My reply was somewhat different-->
I have never been home schooled myself. I went to a school and I went to regular college and university. I did not even take distance courses. However, I would like to give a couple of examples.
The first time, I ever knew of anyone who was home schooled was when I wen to the home of a major Gujarati poet. [Gujarati is one of the many Indian languages.] This person had two sons and he had not sent them to a formal school and both his sons were quite intelligent and were very well-versed in music and the fine arts. When I spoke about this person to another senior person, he kind-of brushed it off saying it was crazy. This was eleven years ago and in India, where we tend to be conservative, this was quite revolutionary and I believe, successful.
The second example isn't exactly a home schooling one but we had a student who studied in a school, which was known to have a number of issues, including horrible teaching standards and rowdy students.
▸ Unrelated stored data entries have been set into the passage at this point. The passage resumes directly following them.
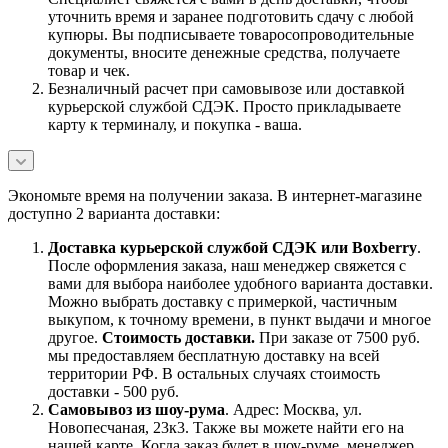
уточнить время и заранее подготовить сдачу с любой
купюры. Вы подписываете товаросопроводительные
документы, вносите денежные средства, получаете
товар и чек.
Безналичный расчет при самовывозе или доставкой
курьерской службой СДЭК. Просто прикладываете
карту к терминалу, и покупка - ваша.
Экономьте время на получении заказа. В интернет-магазине
доступно 2 варианта доставки:
Доставка курьерской службой СДЭК или Boxberry
.
После оформления заказа, наш менеджер свяжется с
вами для выбора наиболее удобного варианта доставки.
Можно выбрать доставку с примеркой, частичным
выкупом, к точному времени, в пункт выдачи и многое
другое.
Стоимость доставки.
При заказе от 7500 руб.
мы предоставляем бесплатную доставку на всей
территории РФ. В остальных случаях стоимость
доставки - 500 руб.
Самовывоз из шоу-рума
. Адрес: Москва, ул.
Новопесчаная, 23к3. Также вы можете найти его на
нашей карте. Когда заказ будет в шоу-руме, менеджер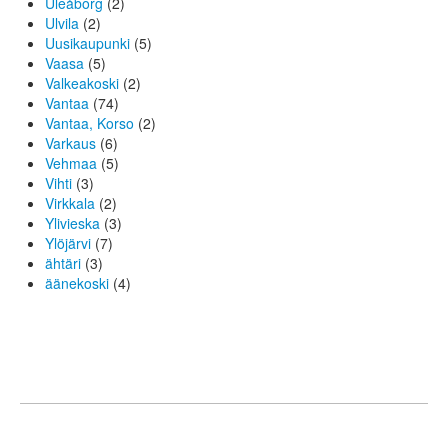
Uleåborg
(2)
Ulvila
(2)
Uusikaupunki
(5)
Vaasa
(5)
Valkeakoski
(2)
Vantaa
(74)
Vantaa, Korso
(2)
Varkaus
(6)
Vehmaa
(5)
Vihti
(3)
Virkkala
(2)
Ylivieska
(3)
Ylöjärvi
(7)
ähtäri
(3)
äänekoski
(4)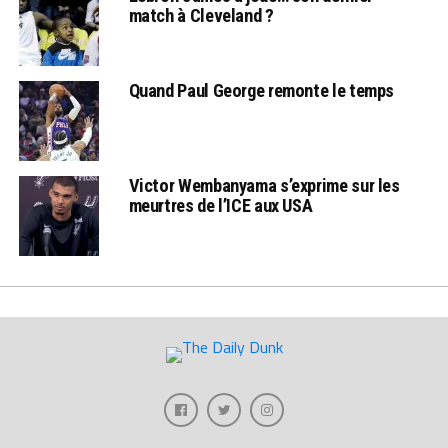
match à Cleveland ?
Quand Paul George remonte le temps
Victor Wembanyama s’exprime sur les
meurtres de l’ICE aux USA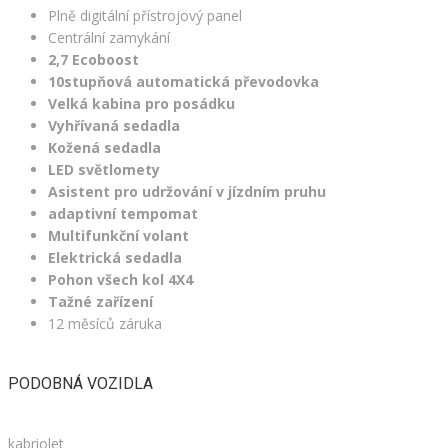
Plně digitální přístrojový panel
Centrální zamykání
2,7 Ecoboost
10stupňová automatická převodovka
Velká kabina pro posádku
Vyhřívaná sedadla
Kožená sedadla
LED světlomety
Asistent pro udržování v jízdním pruhu
adaptivní tempomat
Multifunkční volant
Elektrická sedadla
Pohon všech kol 4X4
Tažné zařízení
12 měsíců záruka
PODOBNÁ VOZIDLA
kabriolet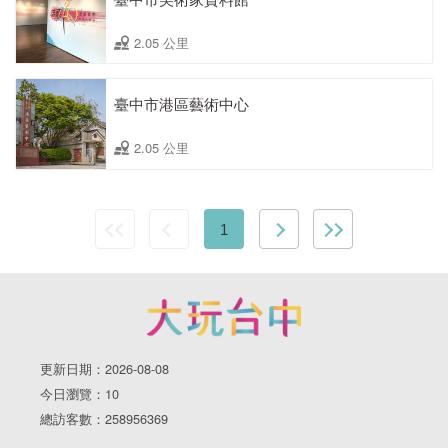
2.05 公里
臺中市港區藝術中心
2.05 公里
1
更新日期：2026-08-08
今日瀏覽：10
總訪客數：258956369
The University where I teach has a unique system, it has a nursery school and then it has a school that teaches students till the secondary level and then they get into the college. So, in the last thirteen years of my teaching there, I have never seen any student who passed out from the school on the campus and was academically brilliant. This girl was academically brilliant. I even asked her and she told me that it was because her mother spent a lot of time on her.
So, even if people say the formal system has benefits, it is clear that children need support at home more than anything else. I don't exactly support the socialization theory because the kid can always learn that from parents and the neighborhood.